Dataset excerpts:
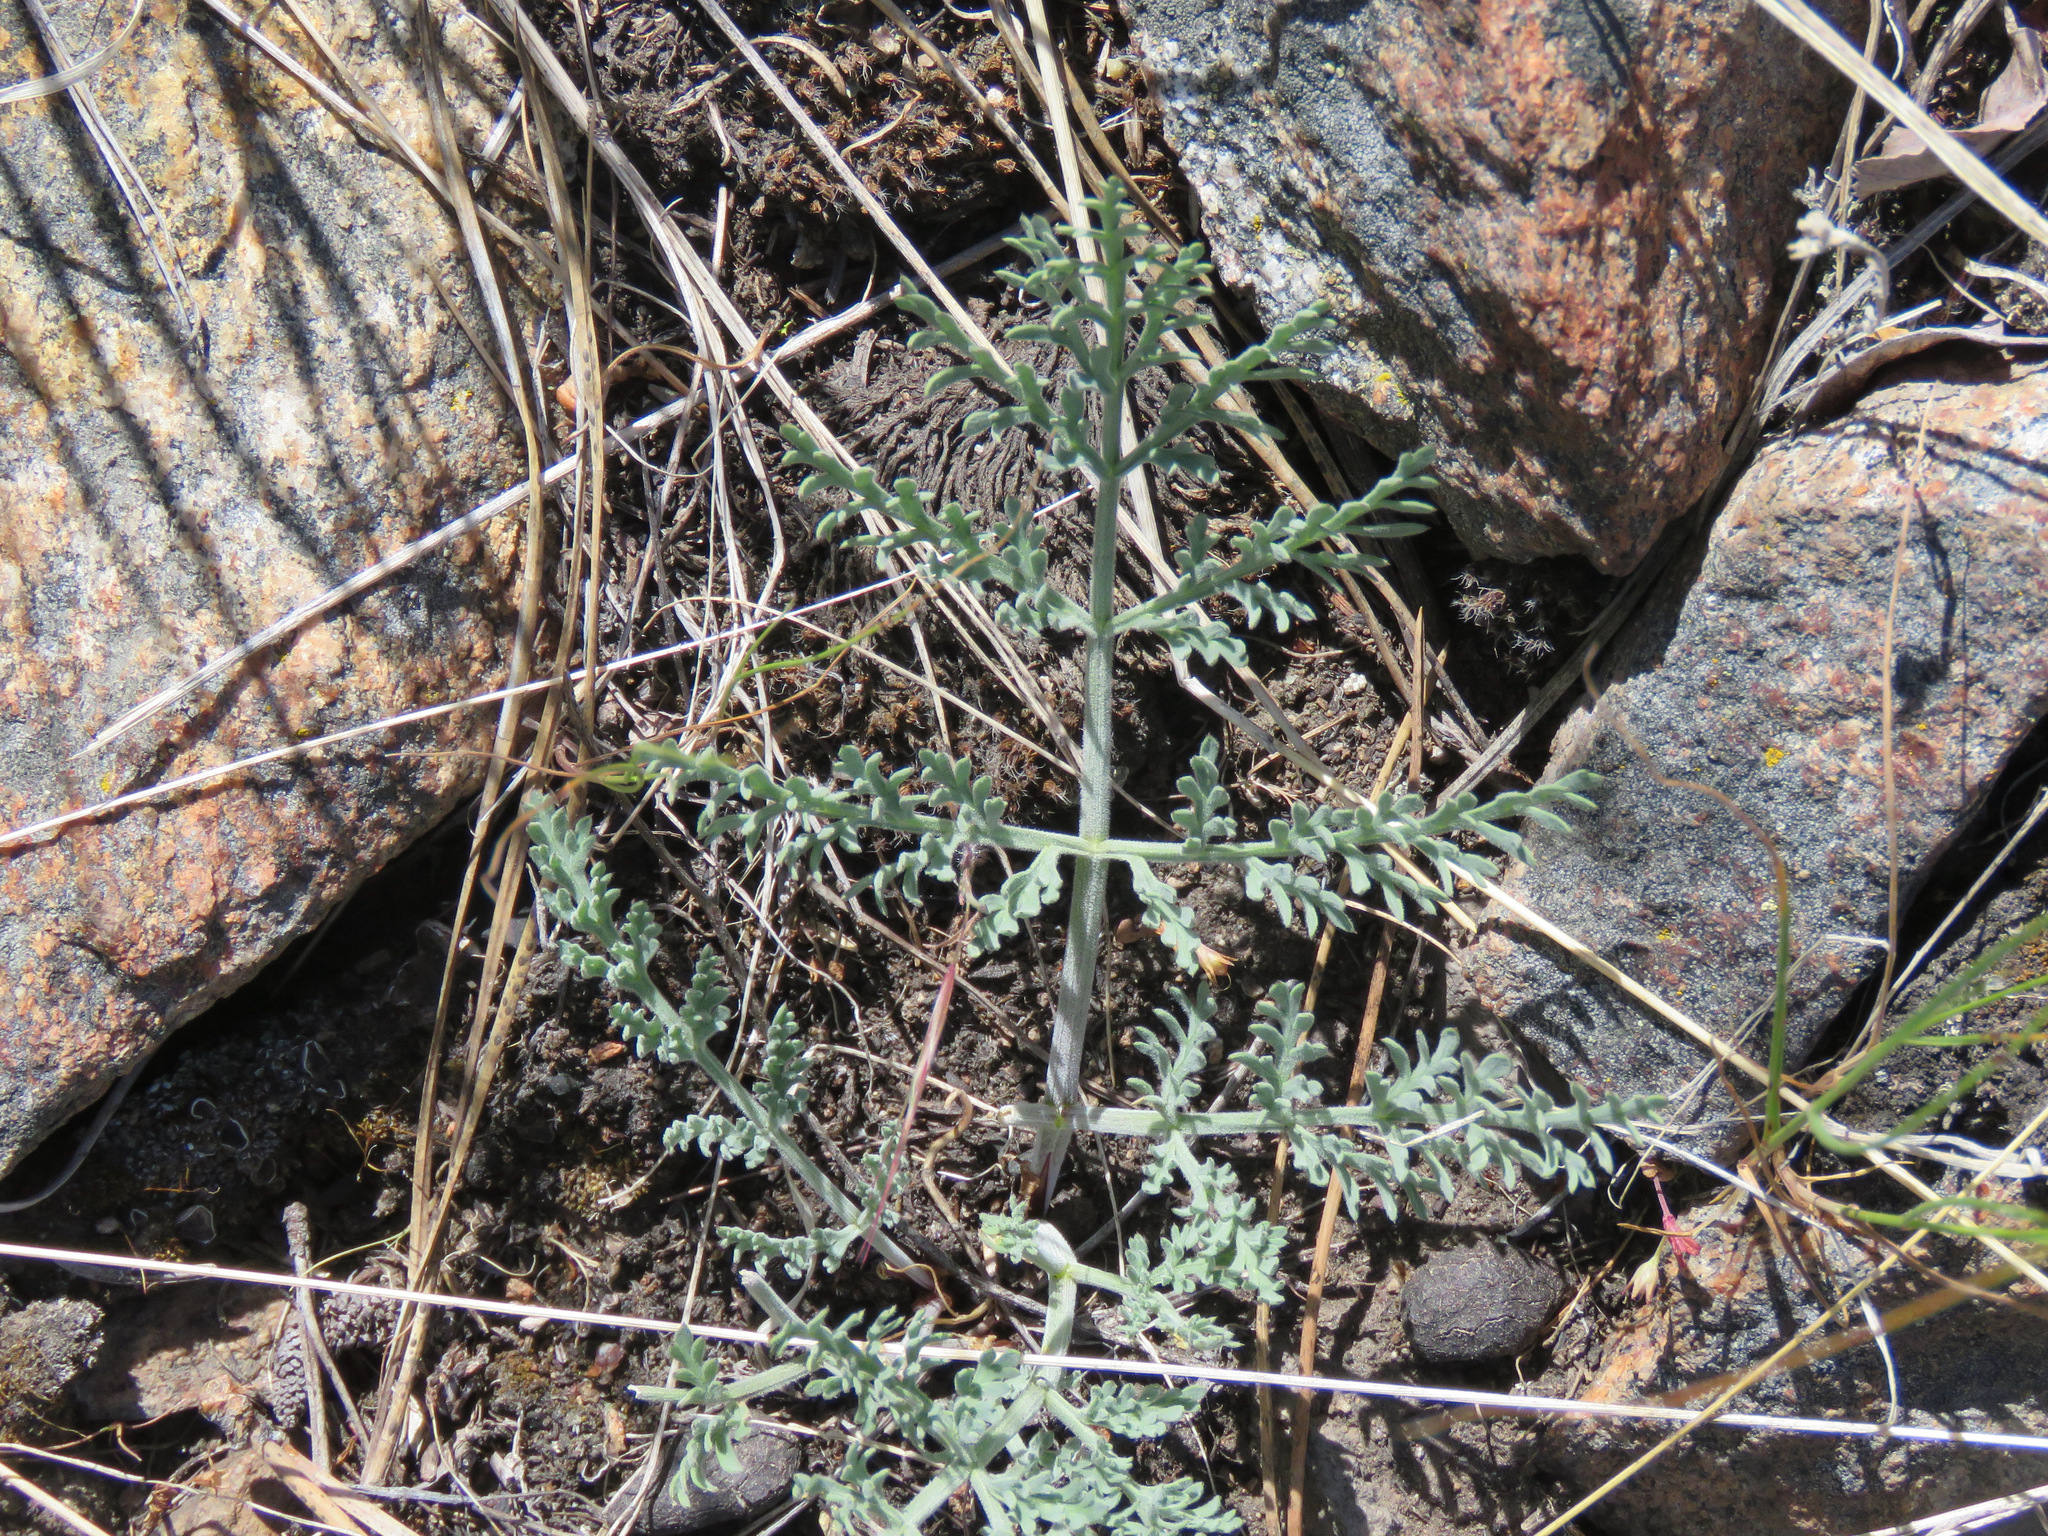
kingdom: Plantae
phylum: Tracheophyta
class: Magnoliopsida
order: Apiales
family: Apiaceae
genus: Lomatium
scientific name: Lomatium macrocarpum
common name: Big-seed biscuitroot
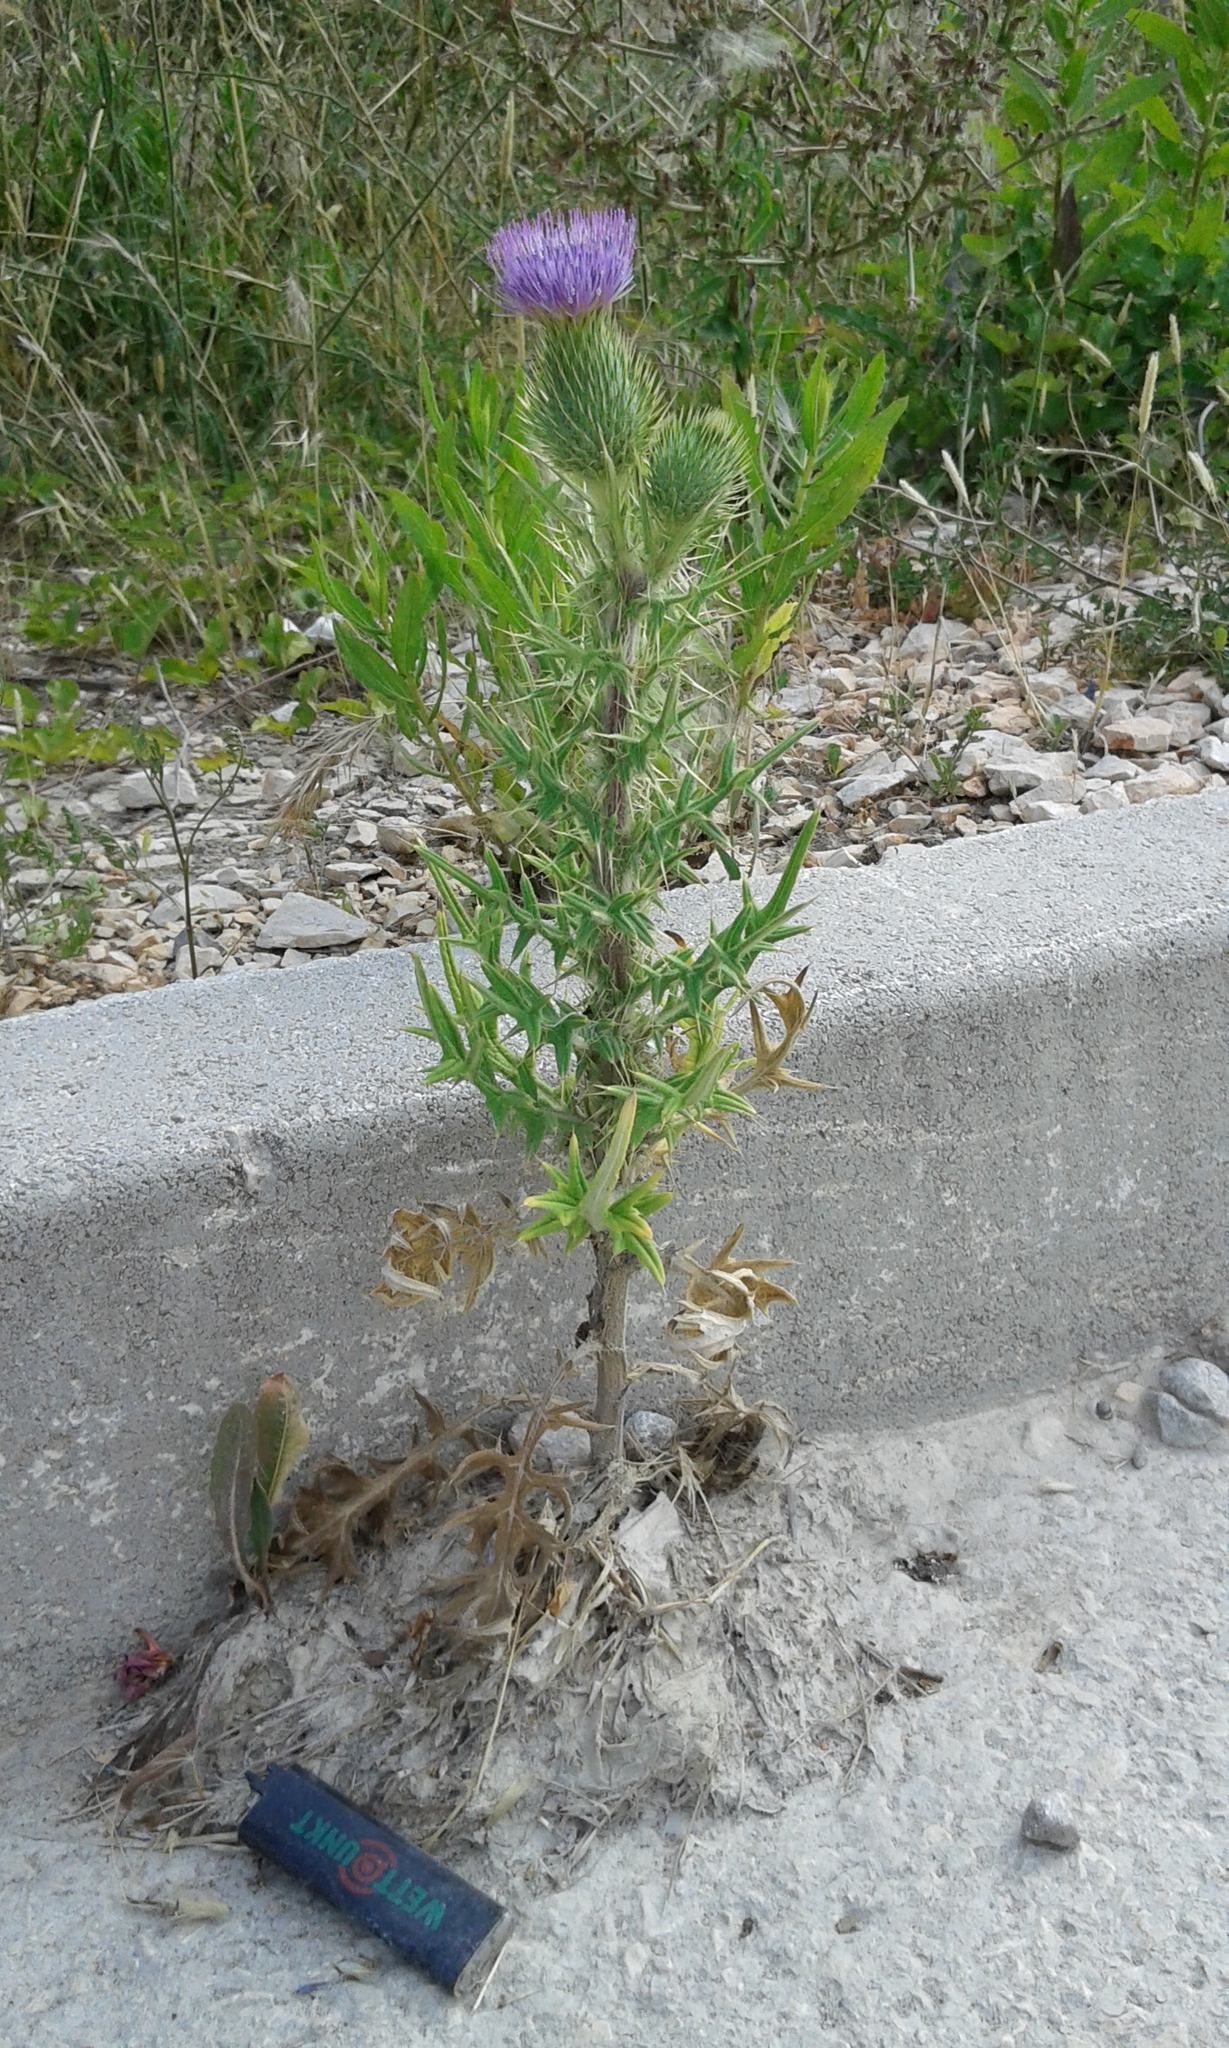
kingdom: Plantae
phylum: Tracheophyta
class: Magnoliopsida
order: Asterales
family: Asteraceae
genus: Cirsium
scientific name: Cirsium vulgare
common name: Bull thistle
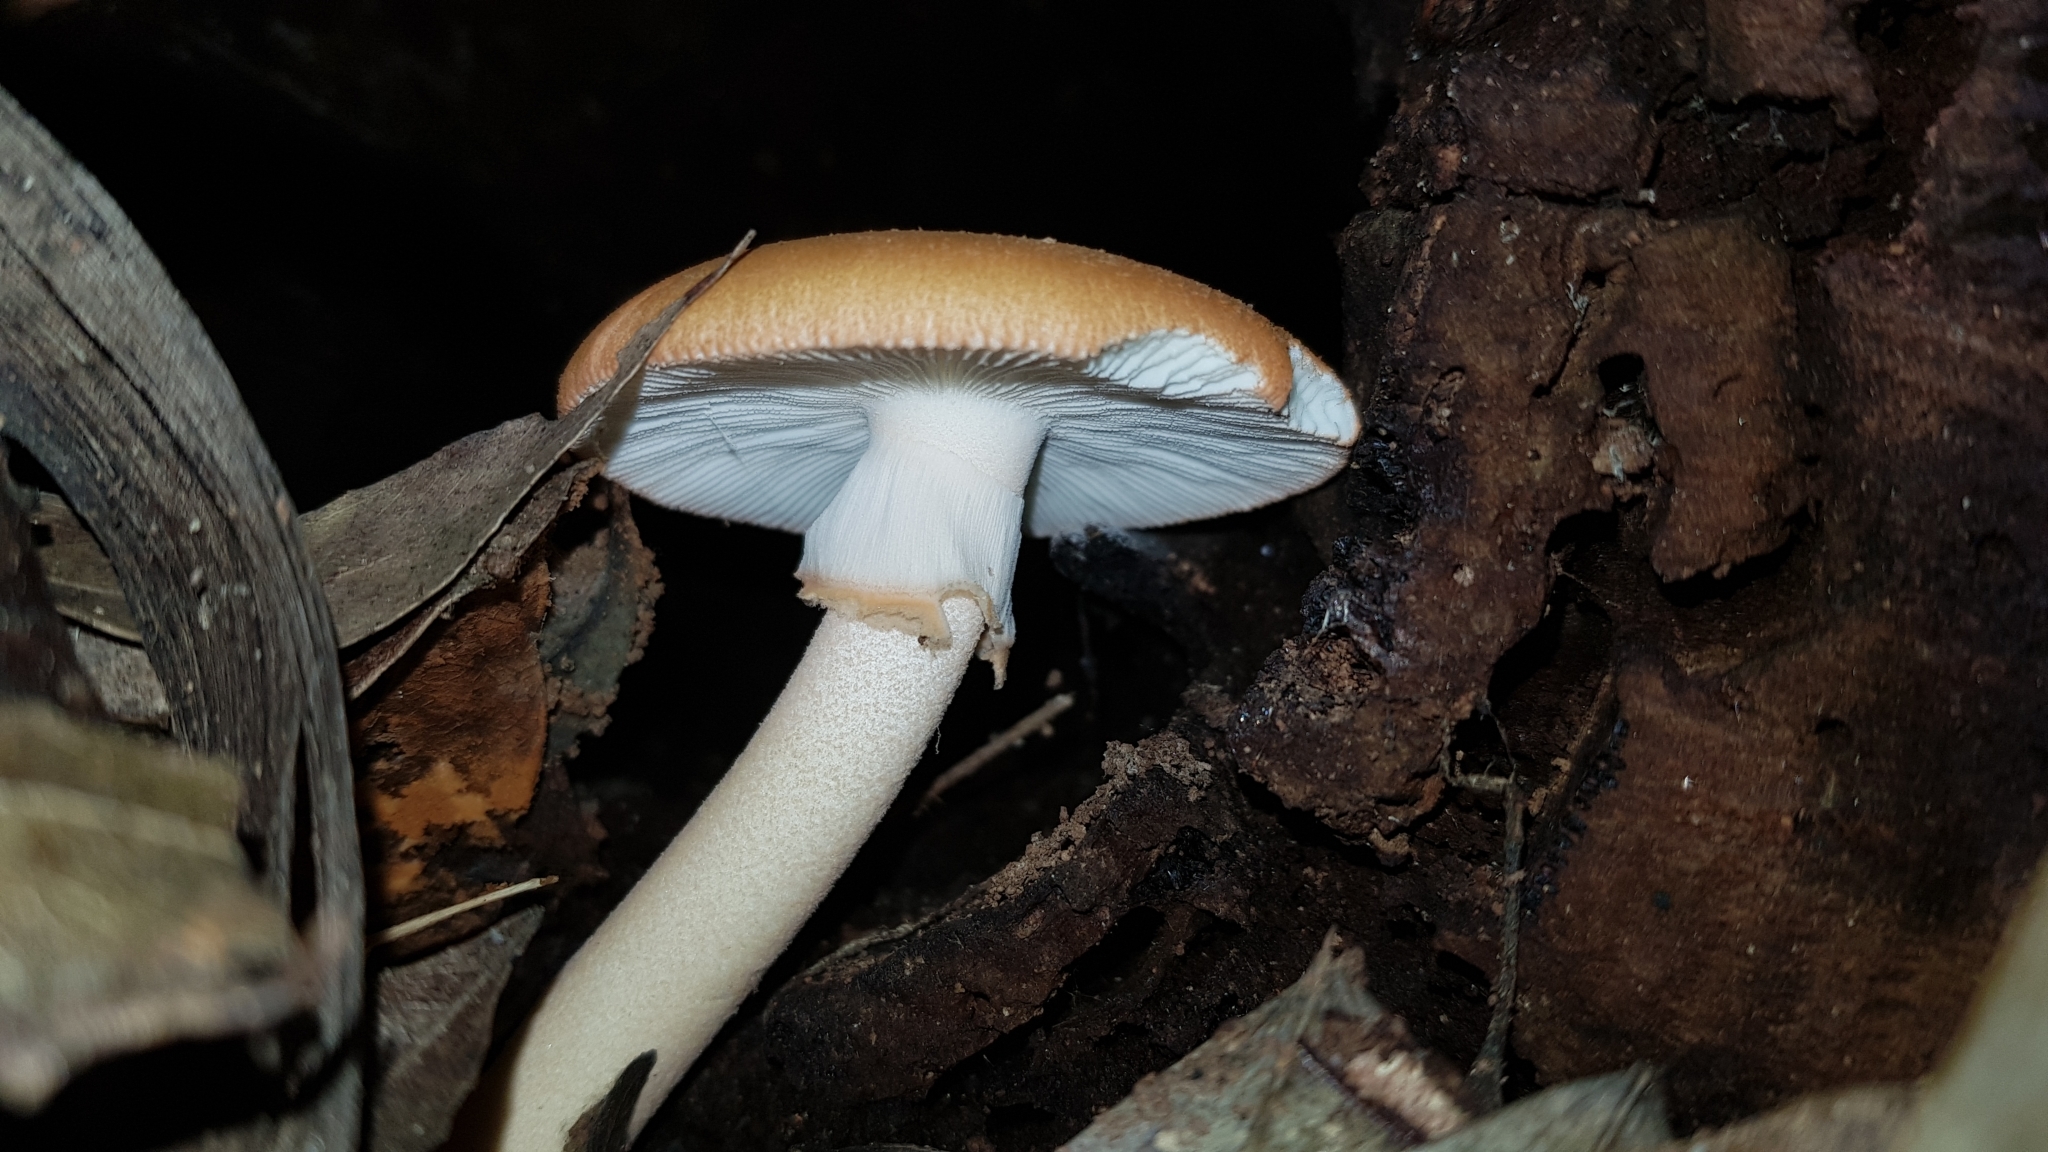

## Stated goal
How many lines of the records contain the string "name", matching case exactly? Reply with the number alone.

## Exercise answer
4